GIVEN INFORMATION
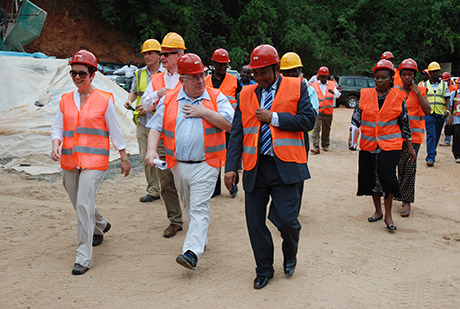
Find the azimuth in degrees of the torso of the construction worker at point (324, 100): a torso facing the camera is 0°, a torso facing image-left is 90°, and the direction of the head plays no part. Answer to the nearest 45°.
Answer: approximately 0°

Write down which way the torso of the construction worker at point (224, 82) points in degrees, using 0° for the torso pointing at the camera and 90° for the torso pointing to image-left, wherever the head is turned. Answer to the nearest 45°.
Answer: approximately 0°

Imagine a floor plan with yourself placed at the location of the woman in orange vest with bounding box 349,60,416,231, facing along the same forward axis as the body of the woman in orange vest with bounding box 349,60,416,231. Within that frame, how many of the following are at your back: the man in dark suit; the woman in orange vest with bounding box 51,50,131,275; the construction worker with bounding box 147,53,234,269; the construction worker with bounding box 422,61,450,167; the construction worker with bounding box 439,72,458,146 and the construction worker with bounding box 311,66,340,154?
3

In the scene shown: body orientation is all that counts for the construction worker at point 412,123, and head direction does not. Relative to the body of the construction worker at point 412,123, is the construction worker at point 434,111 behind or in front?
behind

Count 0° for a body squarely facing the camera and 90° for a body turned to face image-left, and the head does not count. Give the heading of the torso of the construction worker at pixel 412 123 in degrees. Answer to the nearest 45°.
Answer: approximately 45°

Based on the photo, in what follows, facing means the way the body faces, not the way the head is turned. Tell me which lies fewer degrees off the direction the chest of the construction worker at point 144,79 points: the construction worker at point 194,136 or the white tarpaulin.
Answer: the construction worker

* * *

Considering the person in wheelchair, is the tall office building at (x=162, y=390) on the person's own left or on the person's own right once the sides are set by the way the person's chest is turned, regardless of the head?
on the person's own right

...

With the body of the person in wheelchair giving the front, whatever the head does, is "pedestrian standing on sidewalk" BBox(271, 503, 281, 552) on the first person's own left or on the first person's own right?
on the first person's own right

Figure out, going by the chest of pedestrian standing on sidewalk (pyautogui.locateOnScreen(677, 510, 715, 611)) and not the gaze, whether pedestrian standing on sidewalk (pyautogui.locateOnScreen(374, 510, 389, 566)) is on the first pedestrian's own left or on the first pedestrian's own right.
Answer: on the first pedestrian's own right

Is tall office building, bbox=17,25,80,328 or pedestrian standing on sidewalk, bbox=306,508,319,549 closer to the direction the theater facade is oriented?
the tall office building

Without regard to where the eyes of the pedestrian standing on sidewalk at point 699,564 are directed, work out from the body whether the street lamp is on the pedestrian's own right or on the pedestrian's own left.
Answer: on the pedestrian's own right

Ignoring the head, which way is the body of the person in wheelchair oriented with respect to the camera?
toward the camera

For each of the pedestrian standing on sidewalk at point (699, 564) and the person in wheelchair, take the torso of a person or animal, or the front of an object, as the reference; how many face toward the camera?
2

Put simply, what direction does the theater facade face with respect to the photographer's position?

TASK REQUIREMENTS
Reproduce the items starting at the line that contains "Ignoring the head, which" and ending with the line that contains "Put simply, what", substituting "chest" for "torso" and changing nothing else.

SOLUTION TO THE PROBLEM
Ignoring the head, which way is the body of the person in wheelchair oriented with respect to the camera?
toward the camera

For each of the pedestrian standing on sidewalk at point (699, 564) and the person in wheelchair, take the chest of a person or animal, or the front of an object, as the reference; how many face toward the camera?
2

Put simply, what direction does the theater facade face with respect to the photographer's position?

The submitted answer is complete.